There were always comp tickets to games. I got to see Jordan, Magic, Kareem - over and over again. One of the best nights I ever spent with my dad was from the third row of the arena watching the underdog Nets beat the mighty Lakers - our daddy-daughter high fives sponsored by a never-put-upon Willis. If we didn't ask for tickets often enough, he came our way to offer them. He was that sort of person, through and through.
When I met my future husband, the first thing I did was take him to a game. My dad had a rule: if Willis gives you tickets, you go see him during the game and say thank you. I took my very awestruck NY sports fan of a first date to meet Willis - who was gracious and kind as ever. When we went again now as boyfriend and girlfriend a few months later, Willis looked my fella up and down and said, "This the same guy?" then grabbed him by the shoulder lovingly, laughing uproariously. To this day, if I want to break any sort of tension with my husband, all I have to say is "You the same guy?"
Like Willis, his wife Gale - who was so beautiful, I thought of her almost like a princess in childhood - always made sure my parents were invited; social rank didn't matter. I'll never forget my mom coming home from a party for Willis, a little schoolgirl giddy from having hung out with the very handsome Earl the Pearl Monroe. Gale is wonderful, and never turns down a phone call from my dad, even now. She doesn't have to bother, but she always does.

On the day I heard Willis had passed away, I felt like someone kicked me in the face. It had been so many years since I'd seen him. But I'd never stopped carrying him around in my heart, in my decisions, in the way I tried to treat people. I made a picture of him and I fishing my screensaver that day, and I rarely swap away that image. Every time I pick up that phone, Willis's caring loving image - his huge hand resting on my little shoulder, holding fishing poles - reminds me what matters in this life.

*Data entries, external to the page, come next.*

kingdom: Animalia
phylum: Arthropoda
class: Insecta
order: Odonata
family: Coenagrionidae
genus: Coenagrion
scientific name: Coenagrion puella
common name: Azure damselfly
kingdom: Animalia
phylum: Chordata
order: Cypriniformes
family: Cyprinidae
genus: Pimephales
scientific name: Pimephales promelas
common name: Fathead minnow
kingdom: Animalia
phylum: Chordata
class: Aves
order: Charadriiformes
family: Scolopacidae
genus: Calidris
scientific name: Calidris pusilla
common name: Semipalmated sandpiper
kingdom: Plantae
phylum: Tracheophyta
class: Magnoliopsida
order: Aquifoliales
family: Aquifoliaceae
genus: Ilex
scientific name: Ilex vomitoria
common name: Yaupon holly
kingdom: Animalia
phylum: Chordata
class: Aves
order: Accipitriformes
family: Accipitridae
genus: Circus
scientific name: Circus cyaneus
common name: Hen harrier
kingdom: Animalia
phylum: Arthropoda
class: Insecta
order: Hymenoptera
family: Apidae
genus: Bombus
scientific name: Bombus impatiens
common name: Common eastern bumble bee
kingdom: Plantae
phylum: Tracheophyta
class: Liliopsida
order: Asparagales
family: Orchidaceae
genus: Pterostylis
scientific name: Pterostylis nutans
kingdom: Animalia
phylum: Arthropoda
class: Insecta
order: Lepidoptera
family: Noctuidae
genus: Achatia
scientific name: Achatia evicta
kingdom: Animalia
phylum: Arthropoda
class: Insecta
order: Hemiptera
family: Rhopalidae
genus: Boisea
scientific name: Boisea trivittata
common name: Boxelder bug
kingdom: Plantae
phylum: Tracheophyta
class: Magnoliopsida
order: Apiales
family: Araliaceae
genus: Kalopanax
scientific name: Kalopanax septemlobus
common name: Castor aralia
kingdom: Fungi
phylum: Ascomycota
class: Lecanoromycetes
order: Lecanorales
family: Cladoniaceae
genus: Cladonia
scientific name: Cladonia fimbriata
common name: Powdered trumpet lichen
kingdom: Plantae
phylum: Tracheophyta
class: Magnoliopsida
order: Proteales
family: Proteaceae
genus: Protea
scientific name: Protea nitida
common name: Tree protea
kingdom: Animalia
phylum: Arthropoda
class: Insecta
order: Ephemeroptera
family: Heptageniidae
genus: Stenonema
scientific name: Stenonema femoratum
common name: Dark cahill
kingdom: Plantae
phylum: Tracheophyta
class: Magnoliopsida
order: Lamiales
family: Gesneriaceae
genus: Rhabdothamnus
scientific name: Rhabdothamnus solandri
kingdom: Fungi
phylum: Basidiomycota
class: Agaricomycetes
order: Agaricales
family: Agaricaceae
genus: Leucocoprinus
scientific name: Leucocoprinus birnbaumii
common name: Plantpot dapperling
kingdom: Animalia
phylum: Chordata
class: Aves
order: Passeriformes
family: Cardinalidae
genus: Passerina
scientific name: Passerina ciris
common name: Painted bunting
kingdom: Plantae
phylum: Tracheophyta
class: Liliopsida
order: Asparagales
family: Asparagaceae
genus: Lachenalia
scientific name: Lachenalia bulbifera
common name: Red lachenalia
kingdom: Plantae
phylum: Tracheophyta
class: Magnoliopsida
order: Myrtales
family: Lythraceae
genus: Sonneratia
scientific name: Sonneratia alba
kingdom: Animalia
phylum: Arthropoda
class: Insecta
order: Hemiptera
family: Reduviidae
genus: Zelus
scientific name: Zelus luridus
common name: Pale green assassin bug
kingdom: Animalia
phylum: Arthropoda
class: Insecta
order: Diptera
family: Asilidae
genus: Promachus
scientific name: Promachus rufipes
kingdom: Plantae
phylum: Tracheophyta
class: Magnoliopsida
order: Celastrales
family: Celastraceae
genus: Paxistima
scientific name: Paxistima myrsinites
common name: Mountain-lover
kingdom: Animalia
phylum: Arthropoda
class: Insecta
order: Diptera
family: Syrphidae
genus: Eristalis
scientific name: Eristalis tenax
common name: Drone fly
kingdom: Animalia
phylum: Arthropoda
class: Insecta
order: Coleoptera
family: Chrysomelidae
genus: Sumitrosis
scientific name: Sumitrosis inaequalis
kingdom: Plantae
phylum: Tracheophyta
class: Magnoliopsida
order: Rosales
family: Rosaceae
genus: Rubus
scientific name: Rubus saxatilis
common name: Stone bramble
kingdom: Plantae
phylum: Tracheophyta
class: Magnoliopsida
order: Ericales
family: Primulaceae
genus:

You aren't ultimately remembered for what you've accomplished - no matter how big - and my goodness, Willis's career accomplishments were immense. You'll be remembered for how you treated people, how you made them feel, what you taught them, and the good times you shared.
I have very good parents who taught me a lot. Wonderful teachers, mentors, friends, family - they are the people who appear like an inspiring cast of characters time and again in this blog: just the way I like it. And in my little personal blog hall of fame, Willis's jersey hangs very, very high and always will. Because he was always the same guy: a Louisiana outdoorsman who never got too important to be truly loyal to his friends.
Perhaps the greatest homage I can pay to Mr. Reed, as I always called him, is this one: as soon as my daughter - who never met him - was old enough to understand, I told her too, "All it takes is one bad friend." She gets it, just like I did. And it helps her, just as it has always helped me.
If Mr. Reed was still here, I'd tell him I'm so sorry I missed my own shot to tell him how much I will forever treasure our little times together during my formative years. I'd thank him for loving us when we had absolutely nothing to give him in return but friendship. And most of all, I'd tell him that he was only partly right that day in the car: sometimes all it takes is one good friend to make a difference that lasts a lifetime - a friend like Willis Reed.